Requirement: Please copy every line from the following entries in which the word "Free" appears.
Records supplied Start Marker
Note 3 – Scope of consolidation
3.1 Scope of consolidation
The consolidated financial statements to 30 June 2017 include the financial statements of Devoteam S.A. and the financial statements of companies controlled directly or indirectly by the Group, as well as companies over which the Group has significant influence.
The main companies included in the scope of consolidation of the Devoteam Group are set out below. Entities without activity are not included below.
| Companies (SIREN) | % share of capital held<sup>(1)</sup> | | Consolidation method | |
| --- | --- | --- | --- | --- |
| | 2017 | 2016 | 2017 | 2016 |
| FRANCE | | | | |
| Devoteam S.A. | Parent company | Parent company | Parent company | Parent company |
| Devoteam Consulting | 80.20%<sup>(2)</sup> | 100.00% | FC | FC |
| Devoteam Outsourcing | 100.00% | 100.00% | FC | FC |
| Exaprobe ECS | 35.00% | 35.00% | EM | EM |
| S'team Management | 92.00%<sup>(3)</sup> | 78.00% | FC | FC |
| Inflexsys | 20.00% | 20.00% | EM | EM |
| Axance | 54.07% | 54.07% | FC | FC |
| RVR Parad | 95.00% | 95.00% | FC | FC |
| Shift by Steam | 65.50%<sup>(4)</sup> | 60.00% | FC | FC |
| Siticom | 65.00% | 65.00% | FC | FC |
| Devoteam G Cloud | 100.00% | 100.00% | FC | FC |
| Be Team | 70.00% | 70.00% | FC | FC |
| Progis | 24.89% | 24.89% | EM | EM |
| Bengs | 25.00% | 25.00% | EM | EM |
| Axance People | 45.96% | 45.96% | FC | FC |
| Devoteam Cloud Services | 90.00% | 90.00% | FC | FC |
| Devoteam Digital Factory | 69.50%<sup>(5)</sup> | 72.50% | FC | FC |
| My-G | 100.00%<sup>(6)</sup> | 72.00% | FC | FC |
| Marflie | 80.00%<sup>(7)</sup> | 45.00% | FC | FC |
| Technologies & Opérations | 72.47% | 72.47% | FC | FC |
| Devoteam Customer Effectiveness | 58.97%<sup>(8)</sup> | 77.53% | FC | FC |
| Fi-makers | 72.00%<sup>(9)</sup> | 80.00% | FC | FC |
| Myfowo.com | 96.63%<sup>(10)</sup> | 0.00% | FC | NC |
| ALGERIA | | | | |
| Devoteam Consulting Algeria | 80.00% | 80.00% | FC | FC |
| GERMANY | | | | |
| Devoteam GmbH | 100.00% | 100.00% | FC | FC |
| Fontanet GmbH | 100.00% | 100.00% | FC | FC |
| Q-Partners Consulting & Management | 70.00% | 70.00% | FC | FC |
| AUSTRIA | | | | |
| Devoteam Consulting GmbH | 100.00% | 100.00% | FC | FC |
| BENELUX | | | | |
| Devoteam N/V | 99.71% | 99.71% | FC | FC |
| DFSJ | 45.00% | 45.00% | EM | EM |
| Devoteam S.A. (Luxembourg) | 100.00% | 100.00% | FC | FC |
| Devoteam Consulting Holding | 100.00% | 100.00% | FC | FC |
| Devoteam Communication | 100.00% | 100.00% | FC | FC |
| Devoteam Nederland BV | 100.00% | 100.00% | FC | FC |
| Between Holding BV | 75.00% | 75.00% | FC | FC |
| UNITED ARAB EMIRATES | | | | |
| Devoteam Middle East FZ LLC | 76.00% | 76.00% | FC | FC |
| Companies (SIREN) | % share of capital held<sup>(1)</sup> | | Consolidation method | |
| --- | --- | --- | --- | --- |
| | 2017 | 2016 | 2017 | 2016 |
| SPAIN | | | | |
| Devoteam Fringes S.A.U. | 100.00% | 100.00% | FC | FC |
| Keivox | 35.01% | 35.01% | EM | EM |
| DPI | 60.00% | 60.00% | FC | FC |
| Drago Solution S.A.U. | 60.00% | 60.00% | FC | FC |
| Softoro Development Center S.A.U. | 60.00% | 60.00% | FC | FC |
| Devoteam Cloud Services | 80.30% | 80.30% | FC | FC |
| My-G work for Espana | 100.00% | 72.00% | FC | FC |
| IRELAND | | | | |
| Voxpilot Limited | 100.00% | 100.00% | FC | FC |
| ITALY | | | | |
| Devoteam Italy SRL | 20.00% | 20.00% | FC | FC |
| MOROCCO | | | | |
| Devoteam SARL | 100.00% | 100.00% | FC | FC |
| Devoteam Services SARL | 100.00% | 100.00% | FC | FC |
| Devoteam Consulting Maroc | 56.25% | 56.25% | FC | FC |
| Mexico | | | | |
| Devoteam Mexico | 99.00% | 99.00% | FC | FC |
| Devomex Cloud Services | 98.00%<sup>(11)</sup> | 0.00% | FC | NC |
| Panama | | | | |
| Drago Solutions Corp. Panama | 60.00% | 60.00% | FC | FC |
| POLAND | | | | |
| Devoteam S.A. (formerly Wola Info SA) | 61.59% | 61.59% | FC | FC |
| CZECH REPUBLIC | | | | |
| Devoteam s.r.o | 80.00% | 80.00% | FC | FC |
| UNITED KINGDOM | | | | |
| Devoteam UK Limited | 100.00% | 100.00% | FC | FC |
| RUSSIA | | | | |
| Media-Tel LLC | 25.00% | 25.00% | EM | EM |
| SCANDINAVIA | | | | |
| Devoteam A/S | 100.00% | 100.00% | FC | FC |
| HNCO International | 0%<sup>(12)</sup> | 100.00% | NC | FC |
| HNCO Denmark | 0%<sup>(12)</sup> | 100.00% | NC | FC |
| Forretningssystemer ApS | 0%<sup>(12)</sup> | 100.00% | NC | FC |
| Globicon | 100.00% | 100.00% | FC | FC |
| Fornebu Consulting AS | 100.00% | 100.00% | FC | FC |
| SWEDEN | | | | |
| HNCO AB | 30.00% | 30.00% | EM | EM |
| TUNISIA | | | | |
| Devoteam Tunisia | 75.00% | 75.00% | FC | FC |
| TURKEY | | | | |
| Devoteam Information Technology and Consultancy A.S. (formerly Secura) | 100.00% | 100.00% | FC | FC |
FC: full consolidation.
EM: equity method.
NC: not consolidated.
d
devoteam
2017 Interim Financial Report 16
Records supplied End Marker
Records supplied Start Marker
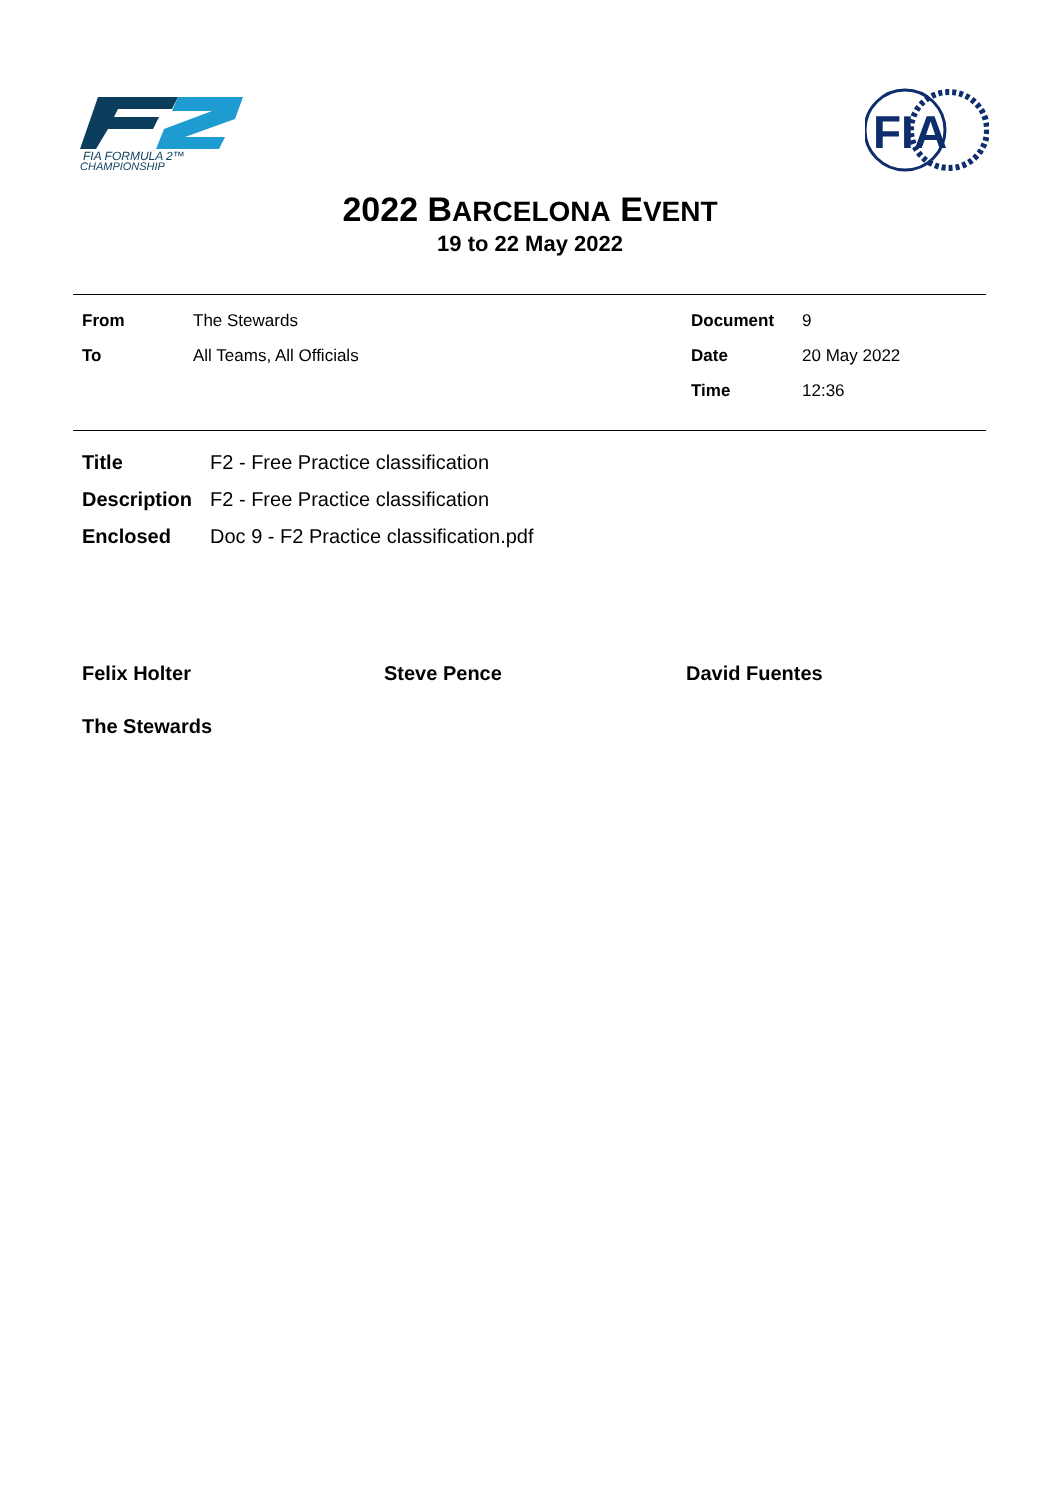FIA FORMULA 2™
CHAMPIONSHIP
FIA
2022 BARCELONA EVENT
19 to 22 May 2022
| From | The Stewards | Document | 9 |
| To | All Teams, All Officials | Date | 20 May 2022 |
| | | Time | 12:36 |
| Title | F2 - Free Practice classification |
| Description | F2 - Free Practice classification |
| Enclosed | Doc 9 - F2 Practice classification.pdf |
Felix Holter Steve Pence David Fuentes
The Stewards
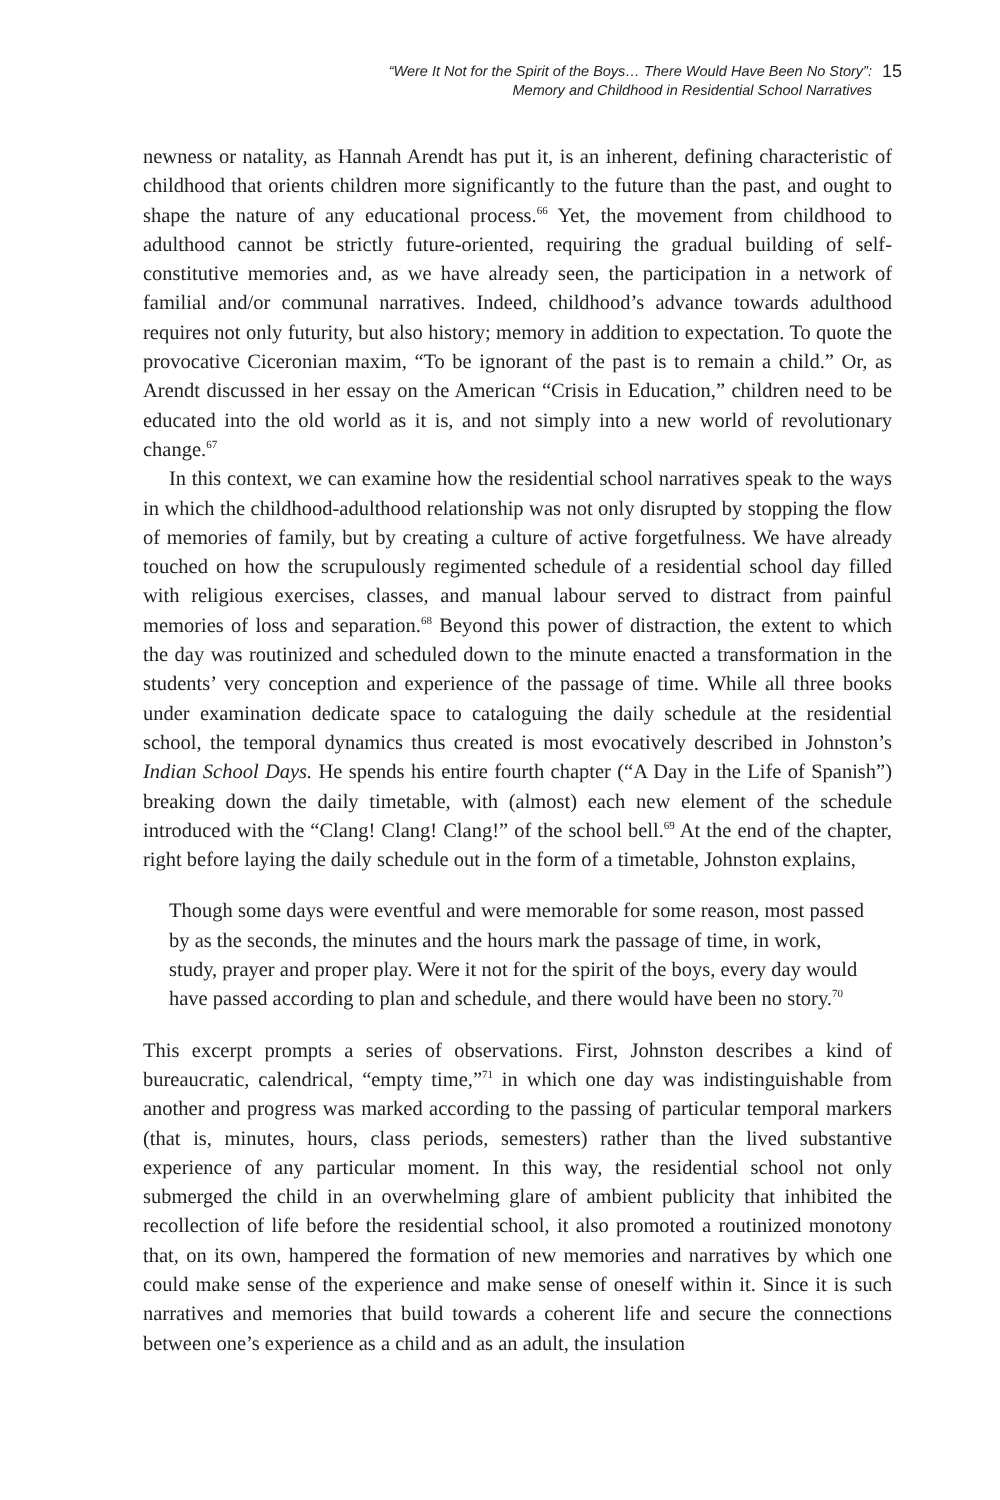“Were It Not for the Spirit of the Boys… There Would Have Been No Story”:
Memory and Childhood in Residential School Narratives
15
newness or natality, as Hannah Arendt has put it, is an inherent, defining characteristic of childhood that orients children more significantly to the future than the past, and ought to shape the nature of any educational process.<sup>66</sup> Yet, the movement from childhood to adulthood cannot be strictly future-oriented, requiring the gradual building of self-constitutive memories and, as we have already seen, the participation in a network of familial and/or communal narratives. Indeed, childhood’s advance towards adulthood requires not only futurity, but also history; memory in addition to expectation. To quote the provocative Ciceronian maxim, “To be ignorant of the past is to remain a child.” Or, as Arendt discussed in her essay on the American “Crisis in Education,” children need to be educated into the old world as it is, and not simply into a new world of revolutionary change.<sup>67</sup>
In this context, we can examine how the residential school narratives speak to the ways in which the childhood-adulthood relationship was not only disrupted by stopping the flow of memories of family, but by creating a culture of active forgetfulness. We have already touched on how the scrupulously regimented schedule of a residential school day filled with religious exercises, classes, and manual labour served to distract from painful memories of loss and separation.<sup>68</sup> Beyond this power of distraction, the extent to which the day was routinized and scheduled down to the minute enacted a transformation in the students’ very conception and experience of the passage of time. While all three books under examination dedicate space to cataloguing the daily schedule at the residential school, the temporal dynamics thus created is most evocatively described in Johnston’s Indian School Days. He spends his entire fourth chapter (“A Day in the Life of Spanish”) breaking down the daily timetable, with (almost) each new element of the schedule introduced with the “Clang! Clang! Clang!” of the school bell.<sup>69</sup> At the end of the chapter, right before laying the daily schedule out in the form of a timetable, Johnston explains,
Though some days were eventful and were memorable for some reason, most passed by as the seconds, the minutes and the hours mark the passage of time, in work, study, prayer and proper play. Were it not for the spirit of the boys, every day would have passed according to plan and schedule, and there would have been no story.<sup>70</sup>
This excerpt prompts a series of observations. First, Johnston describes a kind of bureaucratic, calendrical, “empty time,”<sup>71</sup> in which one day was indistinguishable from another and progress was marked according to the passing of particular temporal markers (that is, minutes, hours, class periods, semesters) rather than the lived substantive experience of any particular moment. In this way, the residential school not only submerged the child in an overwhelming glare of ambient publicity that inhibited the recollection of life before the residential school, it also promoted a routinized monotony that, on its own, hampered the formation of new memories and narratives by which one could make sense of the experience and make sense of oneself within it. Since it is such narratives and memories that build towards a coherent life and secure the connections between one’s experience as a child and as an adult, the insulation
Records supplied End Marker
Completed task:
| Title | F2 - Free Practice classification |
| Description | F2 - Free Practice classification |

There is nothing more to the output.